» Quelle
Kollektiv Im Nachhinein ist mir später noch etwas über mich klar geworden. Ich konnte darüber lachen, weil ich mich keinem Kollektiv zurechne, eigentlich nie und in keiner Weise. Ich war und bin immer ausschließlich ich selbst. (Ob das eine jüdische Eigenschaft ist?) Ich hoffe, das ermächtigt mich, den Blick auf die deutschen Befindlichkeiten zu schärfen, die unter dem Begriff »Deutsche Schuld« immer noch im Nebel stecken.

Im Unterricht werde ich oft zu der ach-wie-geheimnisvollen-und-ewig-rätselhaften russischen Seele gefragt. Das wundert mich immer, da ich solche Figuren wie Oblomow auch in der deutschen Literatur kenne. Seit meiner Pubertät fand ich Heinrich Bölls Billard um halb zehn besonders stimmungsvoll und ansprechend.

Ich konnte nur ahnen, aber nicht so richtig begreifen, woher der krasse Widerspruch kommt, in dem die spezielle Traurigkeit, die Melancholie und Untätigkeit der Protagonisten und die wirtschaftliche und politische Agilität des Landes zu der Entstehungszeit des Romans stehen. Ist das eine geheimnisvolle deutsche Seele, die daraus spricht?

opportunismus Die Antwort auf diese Fragen fand ich erst jetzt, und zwar bei Alexander und Margarete Mitscherlich, direkt auf das Buch von Böll bezogen: »Als Held bleibt (…) ein unschuldiger, meist passiver Mensch zurück, der nur als Einsamer in resignierendem Rückzug als durchaus private, unverpflichtete Existenz das Leben unter seinen opportunistisch gewandten Landsleuten zu ertragen vermag. (…) Solche edle Helden sind wir aber meist gar nicht. Aus der Tatsache, dass wir keinen ins Gewicht fallenden Widerstand gegen den Nationalsozialismus geleistet haben, kann nicht gefolgert werden, dass wir dazu absolut nicht imstande gewesen wären.«

Merkwürdig nur, dass das nicht von einem Literaturhistoriker, sondern von Vertretern der Psychoanalyse formuliert wurde. Die Psychoanalyse kann allerdings nur eine Hypothese aufstellen, die argumentierten Beweise können nur von der Geschichtsforschung kommen. Götz Aly hat in seinem bahnbrechenden Buch Hitlers Volksstaat mehrfach aus den Briefen Bölls und aus den Erinnerungen von Siegfried Lenz zitiert.

» Aufgabenstellung
A. Erklären Sie in ein bis drei Sätzen, weshalb es im Text zur deutschen Schuld Verwunderung auslöst, dass im Unterricht oft nach der russischen Seele gefragt wird.
B. Übertragen Sie diesen Satz aus dem Text zur deutschen Schuld ins Englische: »Die Psychoanalyse kann allerdings nur eine Hypothese aufstellen, die argumentierten Beweise können nur von der Geschichtsforschung kommen.«

» Vorliegende Einträge
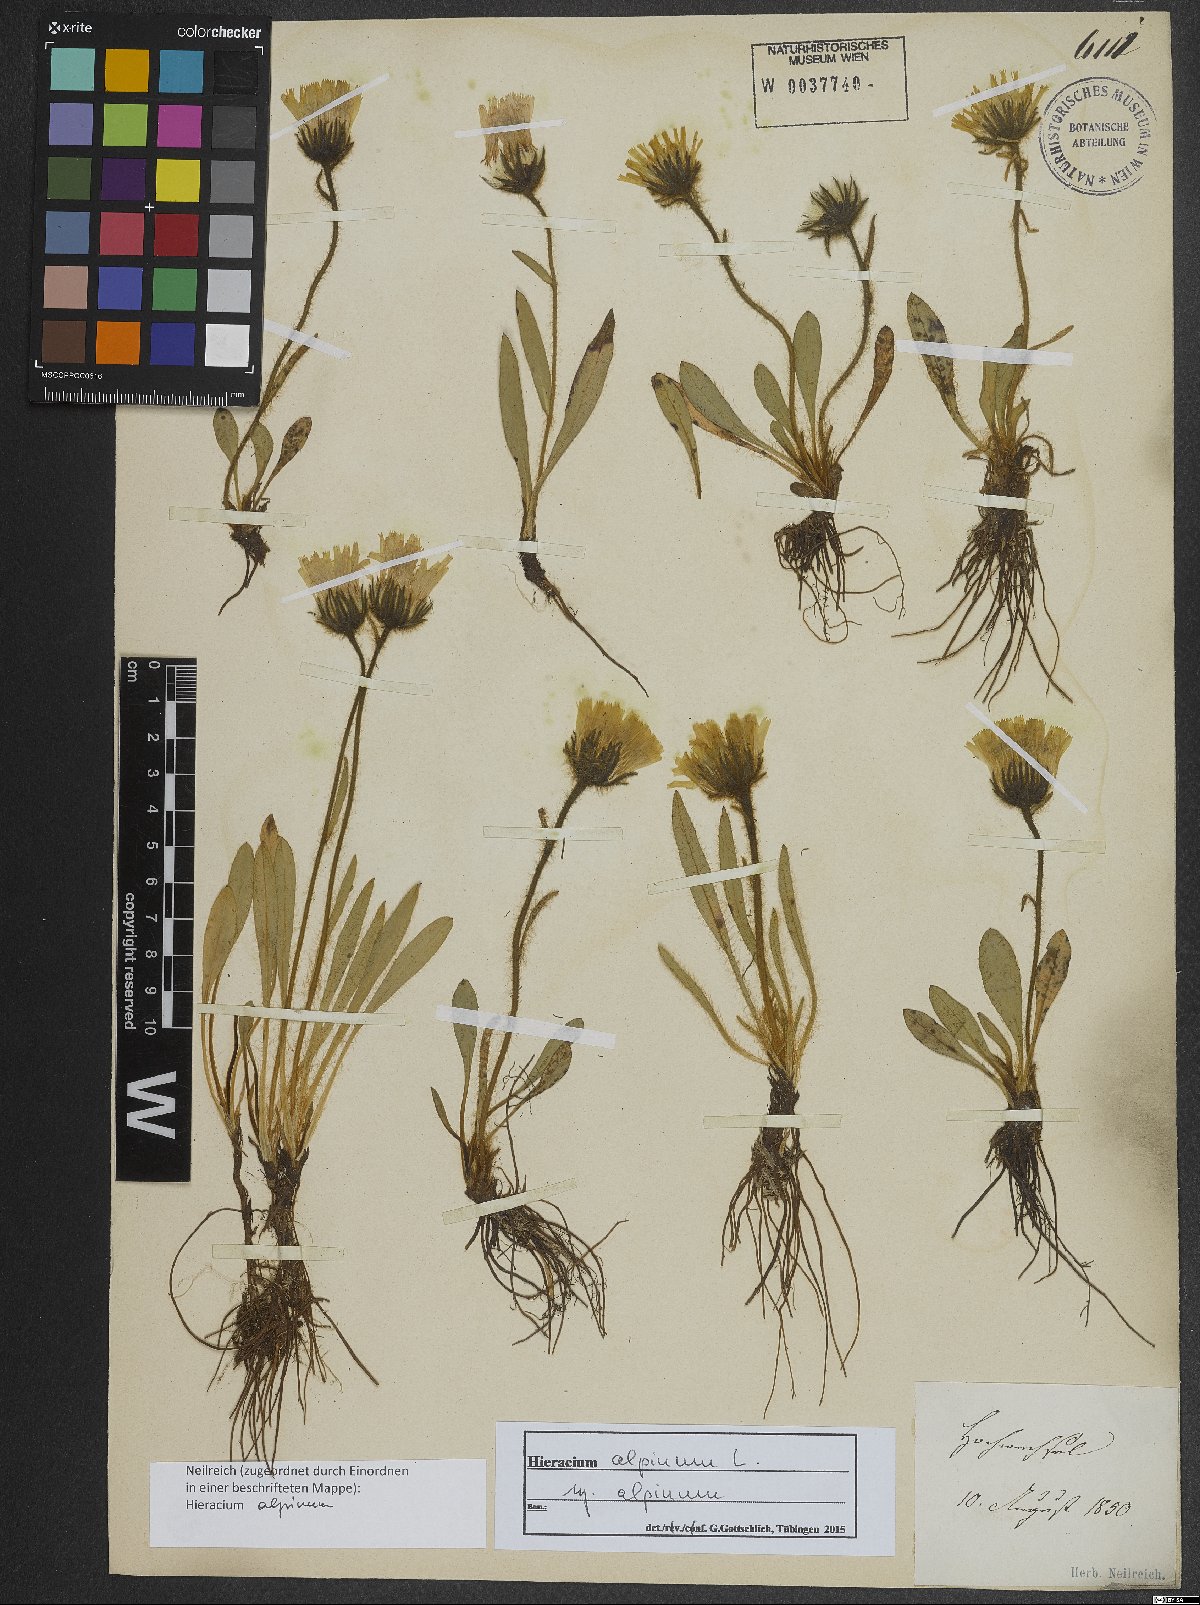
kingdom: Plantae
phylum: Tracheophyta
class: Magnoliopsida
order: Asterales
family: Asteraceae
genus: Hieracium
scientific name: Hieracium alpinum
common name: Alpine hawkweed
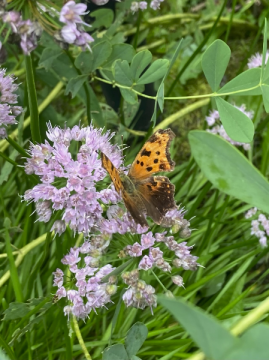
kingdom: Animalia
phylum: Arthropoda
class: Insecta
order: Lepidoptera
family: Nymphalidae
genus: Polygonia
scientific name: Polygonia comma
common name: Eastern Comma
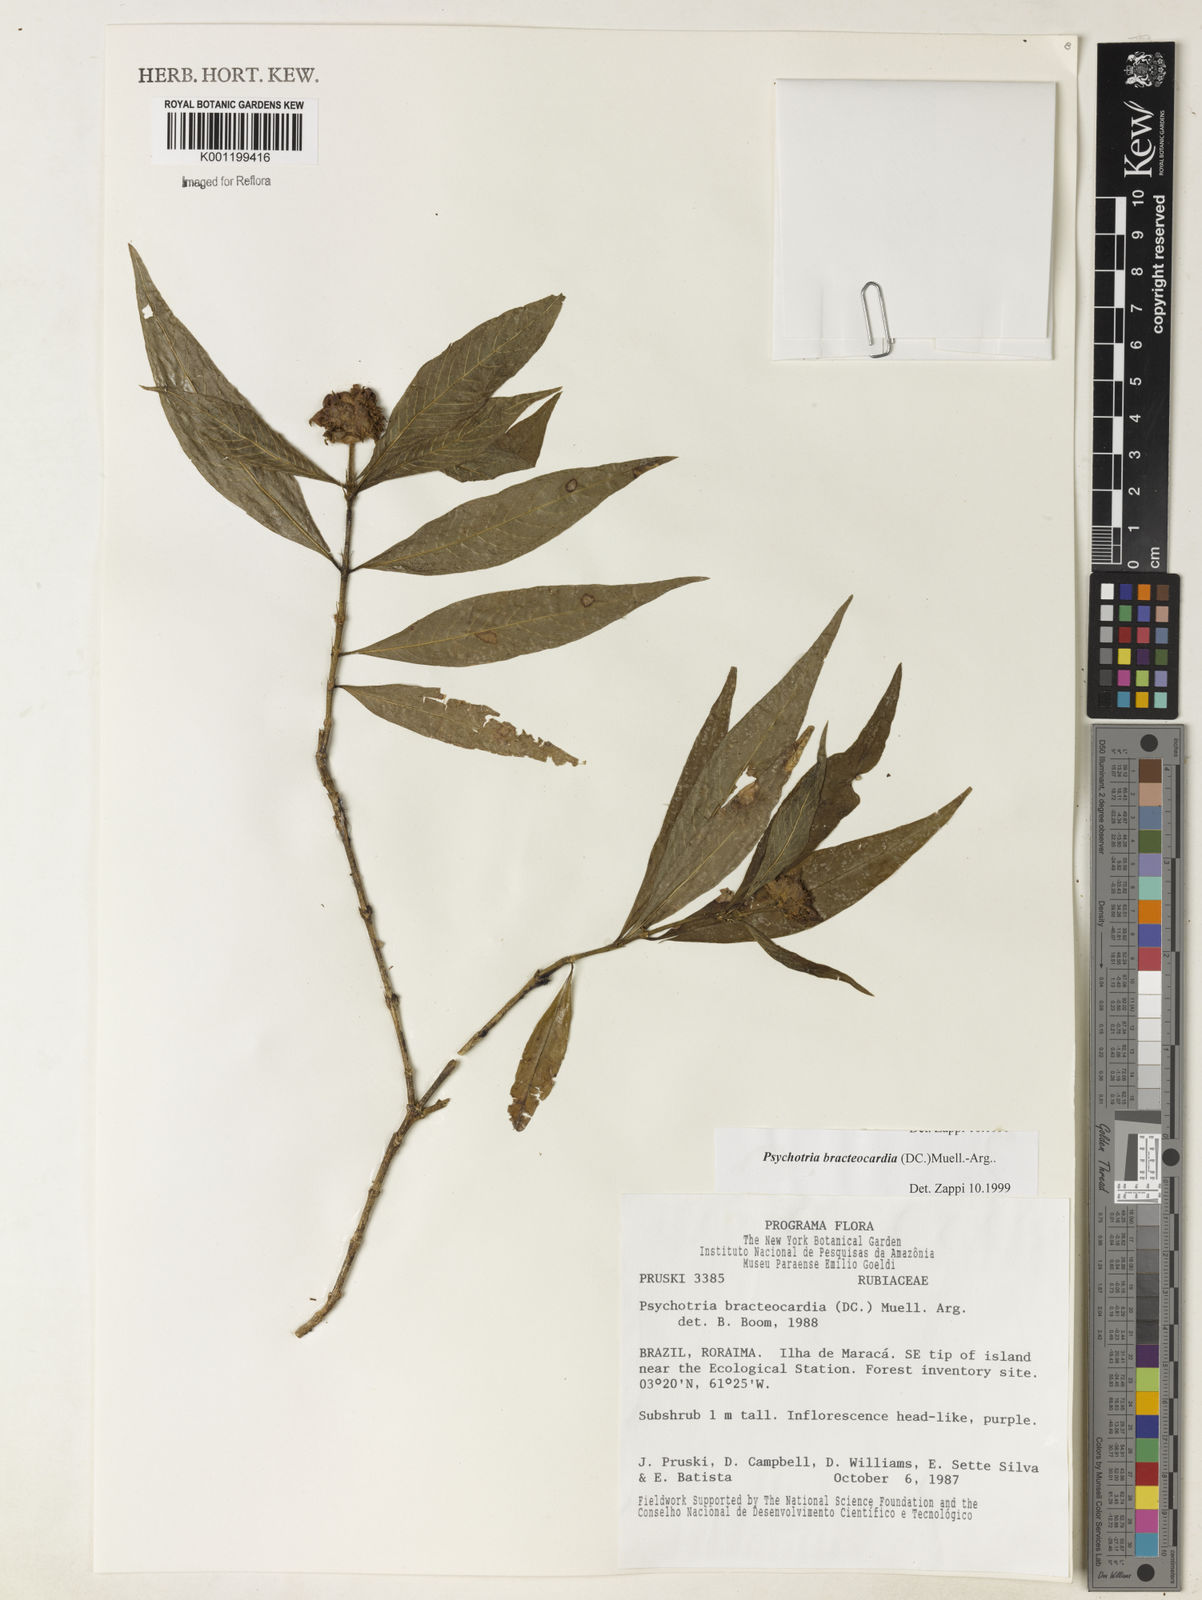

» Die Antworten
A. Die Verwunderung rührt daher, dass solche Figuren wie Oblomow auch aus der deutschen Literatur bekannt sind. Als Beispiel nennt der Text Heinrich Bölls Roman Billard um halb zehn.

B. Psychoanalysis, however, can only put forward a hypothesis; the reasoned evidence can only come from historical research.